3. Pengesahan dan Status Hukum Pernikahan Antarnegara
Setelah menikah, pasangan internasional perlu mengonfirmasi pengakuan pernikahan mereka di kedua negara tersebut. Beberapa negara menyepakati perjanjian internasional yang memungkinkan pengakuan sah pernikahan di negara lain. Karena itu, pasangan yang melangsungkan pernikahan internasional harus mendaftarkan pernikahan mereka di negara asal agar diakui secara sah.
4. Hal-hal hukum lainnya yang perlu disadari
Selain pengesahan pernikahan internasional, pasangan juga perlu memikirkan masalah hukum lainnya, seperti kewarganegaraan anak yang lahir dari pernikahan internasional, hak waris, dan alokasi aset. Hal ini perlu dipahami karena hukum di tiap negara bisa berbeda dalam mengatur hak-hak itu.

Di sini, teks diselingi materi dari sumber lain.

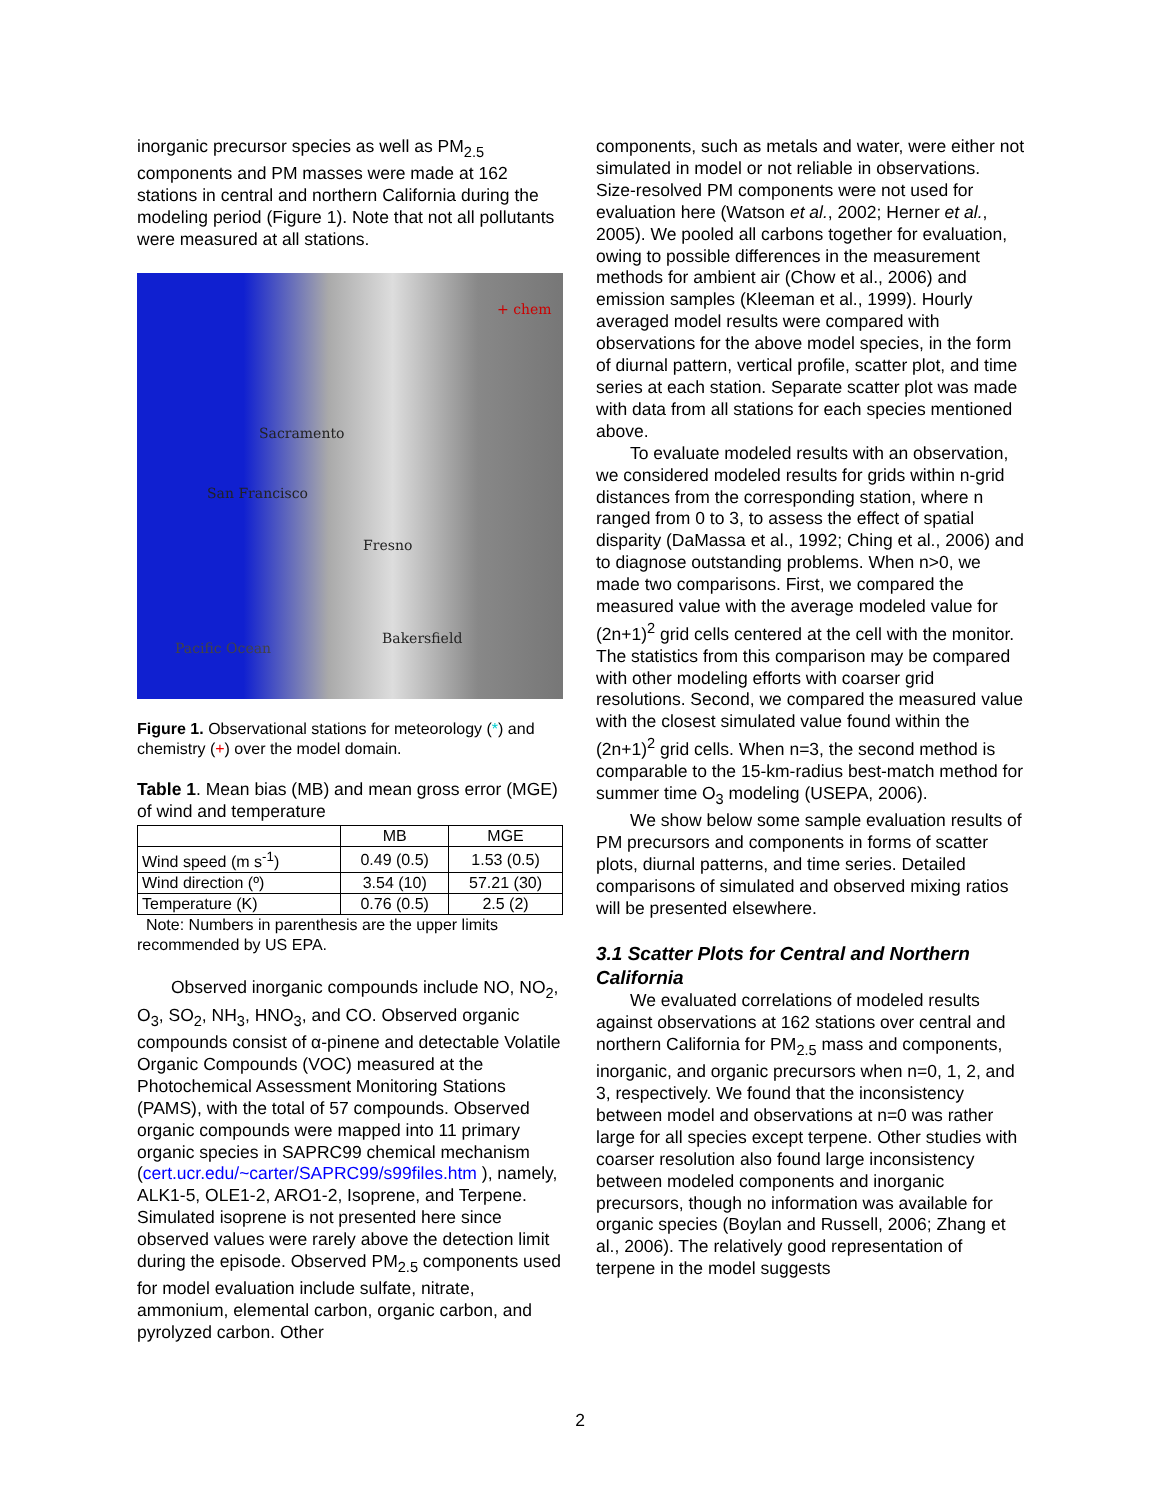inorganic precursor species as well as PM<sub>2.5</sub> components and PM masses were made at 162 stations in central and northern California during the modeling period (Figure 1). Note that not all pollutants were measured at all stations.
+ chem
Sacramento
San Francisco
Fresno
Bakersfield
Pacific Ocean
Figure 1. Observational stations for meteorology (*) and chemistry (+) over the model domain.
Table 1. Mean bias (MB) and mean gross error (MGE) of wind and temperature
| | MB | MGE |
| --- | --- | --- |
| Wind speed (m s<sup>-1</sup>) | 0.49 (0.5) | 1.53 (0.5) |
| Wind direction (º) | 3.54 (10) | 57.21 (30) |
| Temperature (K) | 0.76 (0.5) | 2.5 (2) |
Note: Numbers in parenthesis are the upper limits recommended by US EPA.
Observed inorganic compounds include NO, NO<sub>2</sub>, O<sub>3</sub>, SO<sub>2</sub>, NH<sub>3</sub>, HNO<sub>3</sub>, and CO. Observed organic compounds consist of α-pinene and detectable Volatile Organic Compounds (VOC) measured at the Photochemical Assessment Monitoring Stations (PAMS), with the total of 57 compounds. Observed organic compounds were mapped into 11 primary organic species in SAPRC99 chemical mechanism (cert.ucr.edu/~carter/SAPRC99/s99files.htm ), namely, ALK1-5, OLE1-2, ARO1-2, Isoprene, and Terpene. Simulated isoprene is not presented here since observed values were rarely above the detection limit during the episode. Observed PM<sub>2.5</sub> components used for model evaluation include sulfate, nitrate, ammonium, elemental carbon, organic carbon, and pyrolyzed carbon. Other
components, such as metals and water, were either not simulated in model or not reliable in observations. Size-resolved PM components were not used for evaluation here (Watson et al., 2002; Herner et al., 2005). We pooled all carbons together for evaluation, owing to possible differences in the measurement methods for ambient air (Chow et al., 2006) and emission samples (Kleeman et al., 1999). Hourly averaged model results were compared with observations for the above model species, in the form of diurnal pattern, vertical profile, scatter plot, and time series at each station. Separate scatter plot was made with data from all stations for each species mentioned above.
To evaluate modeled results with an observation, we considered modeled results for grids within n-grid distances from the corresponding station, where n ranged from 0 to 3, to assess the effect of spatial disparity (DaMassa et al., 1992; Ching et al., 2006) and to diagnose outstanding problems. When n>0, we made two comparisons. First, we compared the measured value with the average modeled value for (2n+1)<sup>2</sup> grid cells centered at the cell with the monitor. The statistics from this comparison may be compared with other modeling efforts with coarser grid resolutions. Second, we compared the measured value with the closest simulated value found within the (2n+1)<sup>2</sup> grid cells. When n=3, the second method is comparable to the 15-km-radius best-match method for summer time O<sub>3</sub> modeling (USEPA, 2006).
We show below some sample evaluation results of PM precursors and components in forms of scatter plots, diurnal patterns, and time series. Detailed comparisons of simulated and observed mixing ratios will be presented elsewhere.
3.1 Scatter Plots for Central and Northern California
We evaluated correlations of modeled results against observations at 162 stations over central and northern California for PM<sub>2.5</sub> mass and components, inorganic, and organic precursors when n=0, 1, 2, and 3, respectively. We found that the inconsistency between model and observations at n=0 was rather large for all species except terpene. Other studies with coarser resolution also found large inconsistency between modeled components and inorganic precursors, though no information was available for organic species (Boylan and Russell, 2006; Zhang et al., 2006). The relatively good representation of terpene in the model suggests
2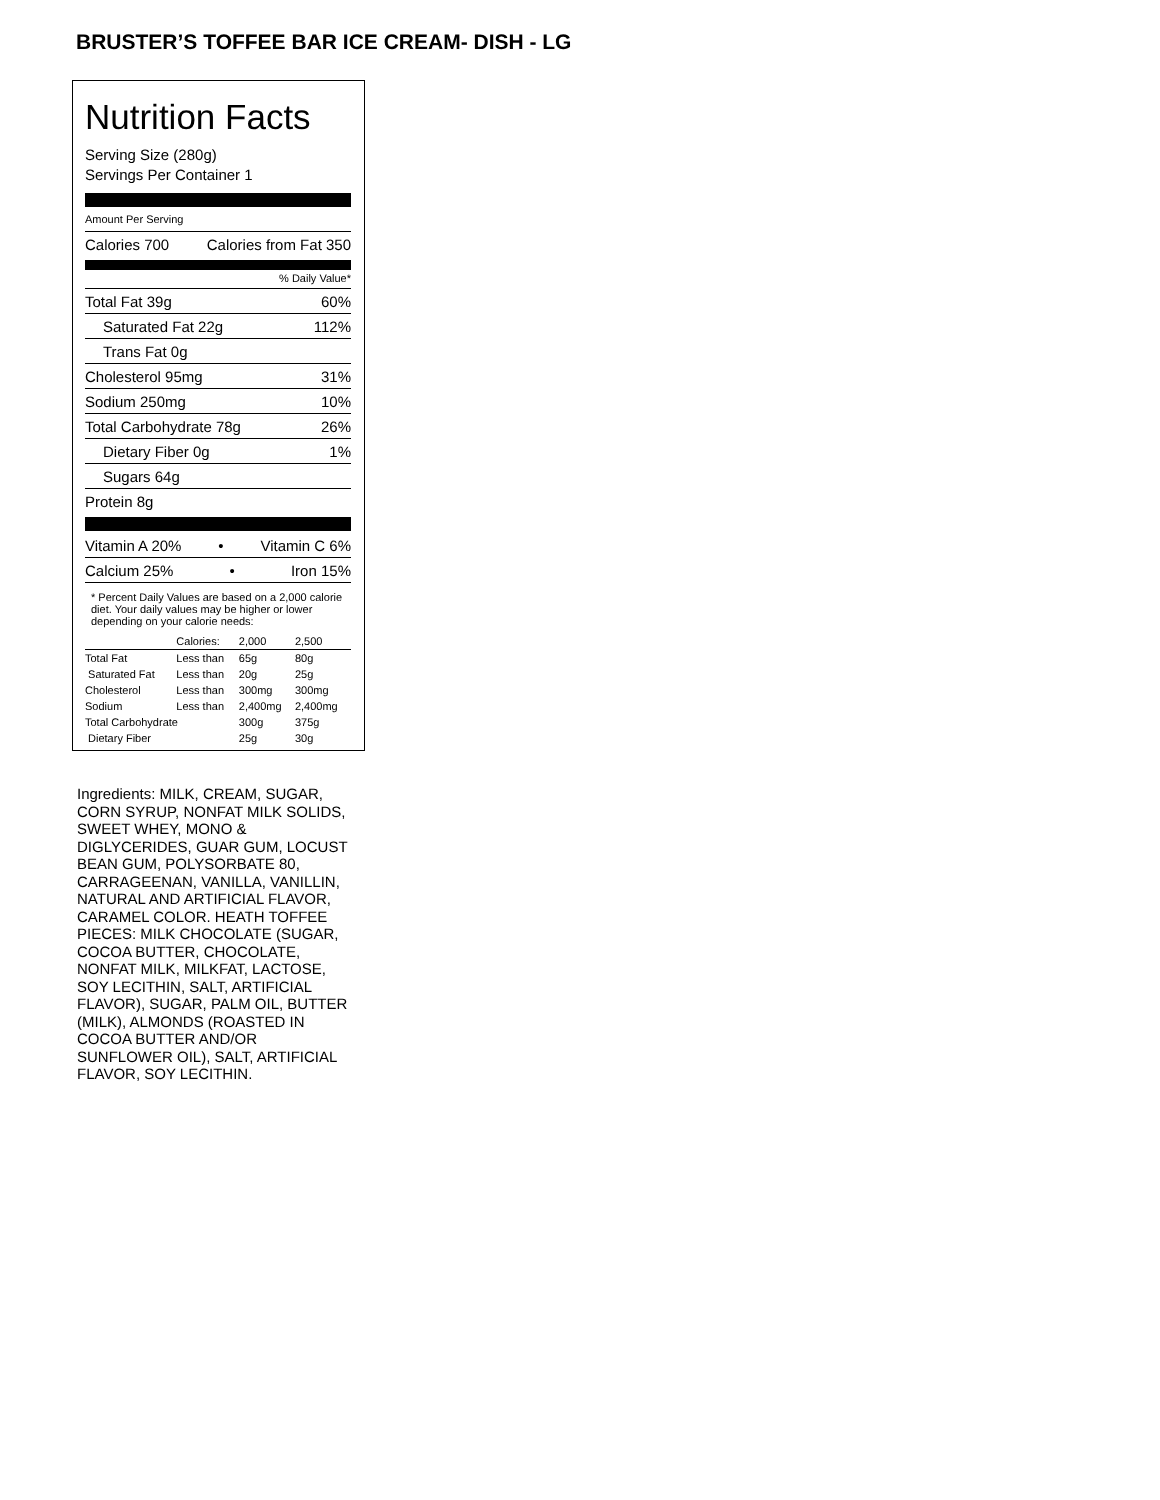BRUSTER’S TOFFEE BAR ICE CREAM- DISH - LG
Nutrition Facts
Serving Size (280g)
Servings Per Container 1
Amount Per Serving
Calories 700 Calories from Fat 350
% Daily Value*
Total Fat 39g 60%
Saturated Fat 22g 112%
Trans Fat 0g
Cholesterol 95mg 31%
Sodium 250mg 10%
Total Carbohydrate 78g 26%
Dietary Fiber 0g 1%
Sugars 64g
Protein 8g
Vitamin A 20% • Vitamin C 6%
Calcium 25% • Iron 15%
* Percent Daily Values are based on a 2,000 calorie diet. Your daily values may be higher or lower depending on your calorie needs:
| | Calories: | 2,000 | 2,500 |
| Total Fat | Less than | 65g | 80g |
| Saturated Fat | Less than | 20g | 25g |
| Cholesterol | Less than | 300mg | 300mg |
| Sodium | Less than | 2,400mg | 2,400mg |
| Total Carbohydrate | | 300g | 375g |
| Dietary Fiber | | 25g | 30g |
Ingredients: MILK, CREAM, SUGAR, CORN SYRUP, NONFAT MILK SOLIDS, SWEET WHEY, MONO & DIGLYCERIDES, GUAR GUM, LOCUST BEAN GUM, POLYSORBATE 80, CARRAGEENAN, VANILLA, VANILLIN, NATURAL AND ARTIFICIAL FLAVOR, CARAMEL COLOR. HEATH TOFFEE PIECES: MILK CHOCOLATE (SUGAR, COCOA BUTTER, CHOCOLATE, NONFAT MILK, MILKFAT, LACTOSE, SOY LECITHIN, SALT, ARTIFICIAL FLAVOR), SUGAR, PALM OIL, BUTTER (MILK), ALMONDS (ROASTED IN COCOA BUTTER AND/OR SUNFLOWER OIL), SALT, ARTIFICIAL FLAVOR, SOY LECITHIN.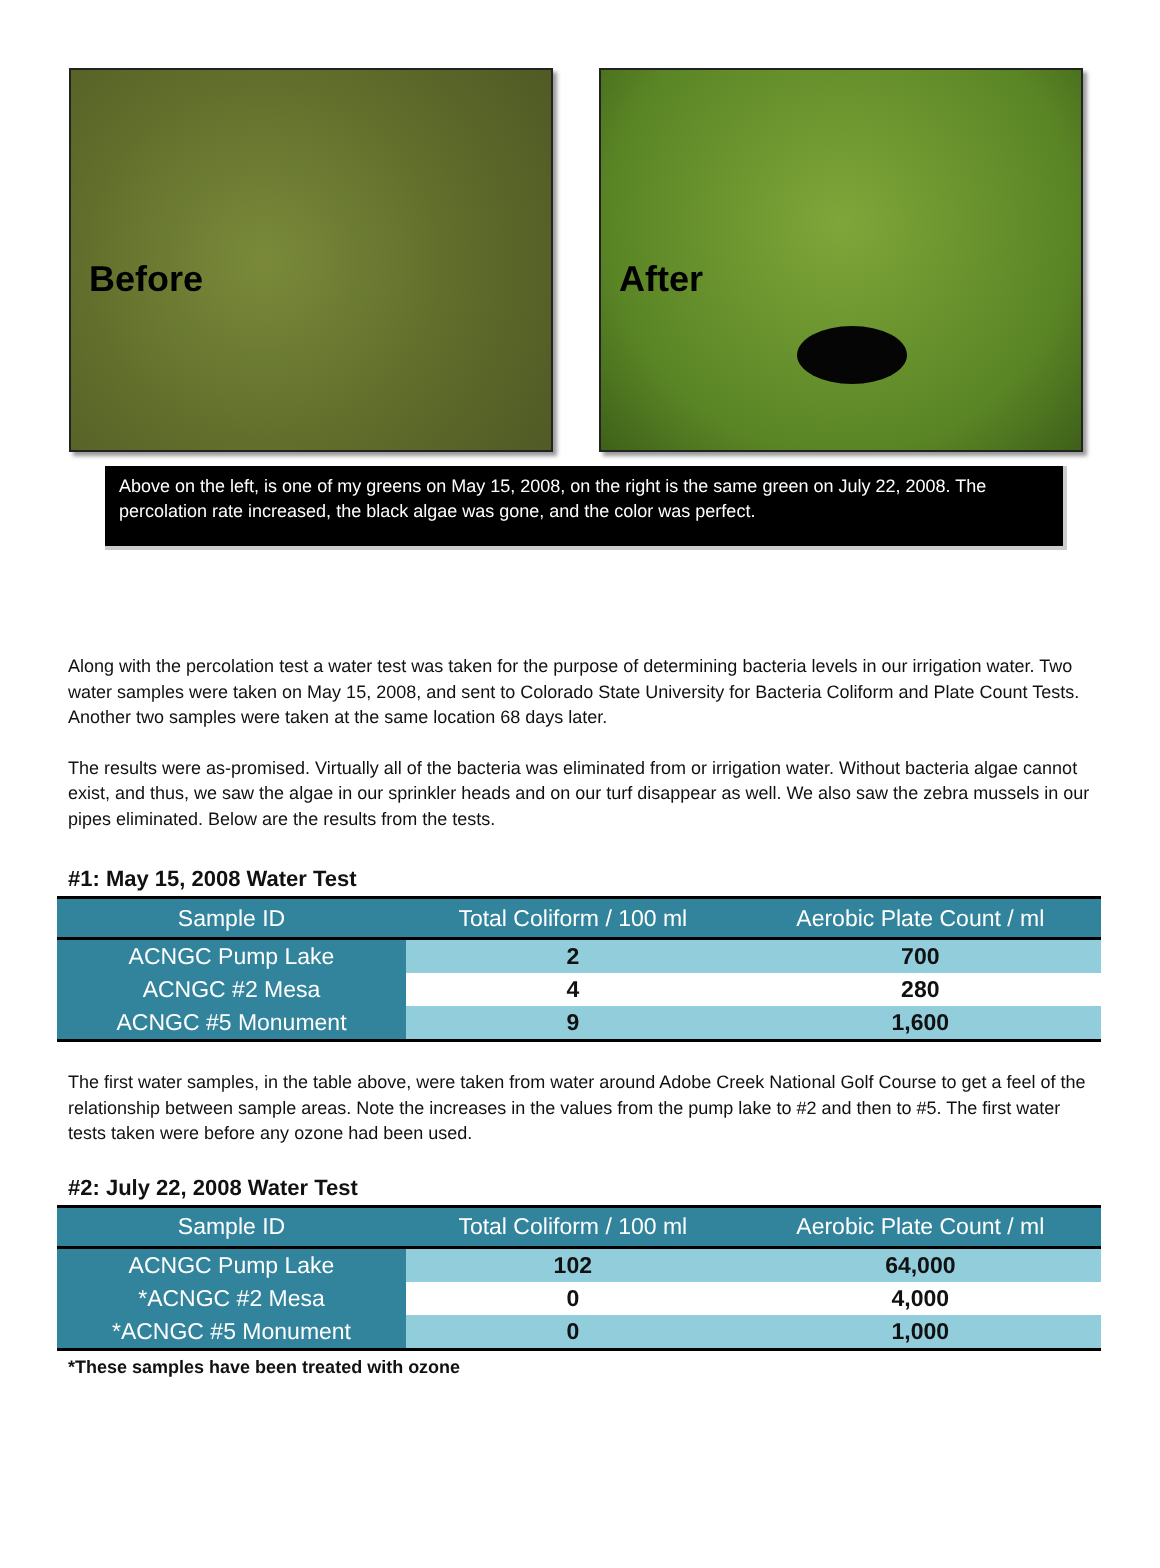Before After
Above on the left, is one of my greens on May 15, 2008, on the right is the same green on July 22, 2008. The percolation rate increased, the black algae was gone, and the color was perfect.
Along with the percolation test a water test was taken for the purpose of determining bacteria levels in our irrigation water. Two water samples were taken on May 15, 2008, and sent to Colorado State University for Bacteria Coliform and Plate Count Tests. Another two samples were taken at the same location 68 days later.
The results were as-promised. Virtually all of the bacteria was eliminated from or irrigation water. Without bacteria algae cannot exist, and thus, we saw the algae in our sprinkler heads and on our turf disappear as well. We also saw the zebra mussels in our pipes eliminated. Below are the results from the tests.
#1: May 15, 2008 Water Test
| Sample ID | Total Coliform / 100 ml | Aerobic Plate Count / ml |
| --- | --- | --- |
| ACNGC Pump Lake | 2 | 700 |
| ACNGC #2 Mesa | 4 | 280 |
| ACNGC #5 Monument | 9 | 1,600 |
The first water samples, in the table above, were taken from water around Adobe Creek National Golf Course to get a feel of the relationship between sample areas. Note the increases in the values from the pump lake to #2 and then to #5. The first water tests taken were before any ozone had been used.
#2: July 22, 2008 Water Test
| Sample ID | Total Coliform / 100 ml | Aerobic Plate Count / ml |
| --- | --- | --- |
| ACNGC Pump Lake | 102 | 64,000 |
| *ACNGC #2 Mesa | 0 | 4,000 |
| *ACNGC #5 Monument | 0 | 1,000 |
*These samples have been treated with ozone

5. Perkawinan Global dan Kesepakatan Sebelum Pernikahan
Pernikahan internasional membutuhkan perjanjian pranikah, khususnya jika ada perbedaan dalam sistem hukum negara masing-masing pasangan. Kontrak ini menyusun pembagian harta, hak warisan, dan kewajiban lain yang mungkin muncul di waktu yang akan datang. Perjanjian pranikah dianjurkan untuk mengurangi risiko masalah hukum jika terjadi perceraian.
Keseluruhan
Proses hukum dalam pernikahan internasional memerlukan kehati-hatian lebih, mengingat perbedaan peraturan yang berlaku di setiap negara. Oleh sebab itu, pasangan internasional disarankan untuk mencari saran dari pengacara berpengalaman dalam hukum keluarga internasional untuk memastikan pengakuan sah pernikahan mereka oleh kedua negara. Menjalankan prosedur yang benar dan mempersiapkan dokumen yang sesuai akan memudahkan pasangan dalam menjalani kehidupan pernikahan secara tenang dan sah.